Professional Practice

Public diplomacy is a professional practice within foreign affairs, just as the practice of medicine is part of health care. Too frequently people mistake public diplomacy for one or another of its tangible products, such as television production, cultural presentations, academic exchanges, public speaking or press and publications work. It’s like mistaking the aspirin pills for the practice of medicine.

The Council believes that professional standards are necessary for the practice (see Our Approach.)  To foster professionalism, it organizes and conducts training and mentoring of current practitioners.  We invite you to contact the Council to learn more. Write us at PDC@publicdiplomacycouncil.org.

 

Junior Diplomats Training: Since 2010 the Council has joined Meridian International Center to train junior diplomats from Iraq and Afghanistan.  Our first program was for Iraqi foreign service officers. http://www.meridian.org/ 

Since 2011, the U.S.-China Program for Junior Afghan Diplomats has provided expertise to a total of 45 Afghan diplomats under the age of 35.  During each group’s two weeks in Washington, D.C., Public Diplomacy Council members lead training sessions on public diplomacy, strategic planning, diplomatic communications and other skills.

Illustration: State Department spokesman John Kirby chats with the 2015 class of Afghan diplomats after a noon briefing.

The Kathryn W. Davis Fellowship: Our collaboration with the American Council of Ambassadors https://www.americanambassadors.org/ enriches their program for the Kathryn W. Davis Fellows.  https://www.americanambassadors.org/leadership-development/public-diplomacy-fellowship  Council members meet with each Fellow for several mentoring meetings where they share their experience in public diplomacy and career management.

Illustration: Two 2015-16 Davis Fellows, Monica Sledjeski and Angie Smith, pose with Jean Manes, a senior FSO who serves as Principal Deputy Coordinator of the International Information Programs Bureau.  Manes spoke at their inaugural luncheon.

 

Forums for U.S. Public Diplomacy Officers: Many Foreign Service Officers have joined the Council as associate members.  Lia Miller, who represents associate members on our board of directors, organized the roundtable discussion “Beyond PD,” where serving officers exchanged views and advice with Council members about career prospects for those in the public diplomacy cone (or career track). To see excerpts, go to our YouTube channel.  https://www.youtube.com/channel/UC58Lk06w3CtgeA5S6DBZw5A

 

Illustration: Ambassador Linda Jewell, a Council board member and former PD officer, counsels participants at the round-table discussion “Beyond PD.”  Moderator Lia Miller is shown at her right. 

 

Our Approach:

Public diplomacy is a tool in the diplomat’s briefcase, a process in the foreign policy community and a tangible and measurable product. The ability to weave public diplomacy into strategy is a characteristic of successful foreign affairs professionals.

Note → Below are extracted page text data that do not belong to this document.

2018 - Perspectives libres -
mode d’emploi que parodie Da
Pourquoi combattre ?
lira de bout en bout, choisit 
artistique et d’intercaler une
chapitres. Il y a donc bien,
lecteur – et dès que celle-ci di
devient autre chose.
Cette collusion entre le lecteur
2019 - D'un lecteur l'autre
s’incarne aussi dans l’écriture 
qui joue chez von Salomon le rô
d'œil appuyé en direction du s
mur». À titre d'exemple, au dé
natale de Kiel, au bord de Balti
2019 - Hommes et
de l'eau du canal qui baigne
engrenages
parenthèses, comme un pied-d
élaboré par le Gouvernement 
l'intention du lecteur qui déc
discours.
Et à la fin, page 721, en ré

As an instrument of national power (like military, economic or other instruments), public diplomacy can be a means to achieve a national goal or objective. Equally important, public diplomacy offers a set of principles to shape our own thinking and actions.

As a process, public diplomacy impels diplomats and other practitioners to listen, to understand and to engage before acting.  It causes leaders to develop plans and synchronize their communication with other instruments of national power (DIMES—diplomatic, informational, military, economic, and social/cultural). Therefore, the process of public diplomacy obliges everyone in government to coordinate actions and messages.

As a function, public diplomacy takes the form of actions (programs, activities, products and deeds) and messages (ideas, themes, words and values). Generally speaking, public diplomacy activities can be measured and evaluated. They are tangible and visible.

As a leadership characteristic, public diplomacy reflects a willingness to listen, to understand, to engage in two-way or multilateral dialogue before deciding what to say or do.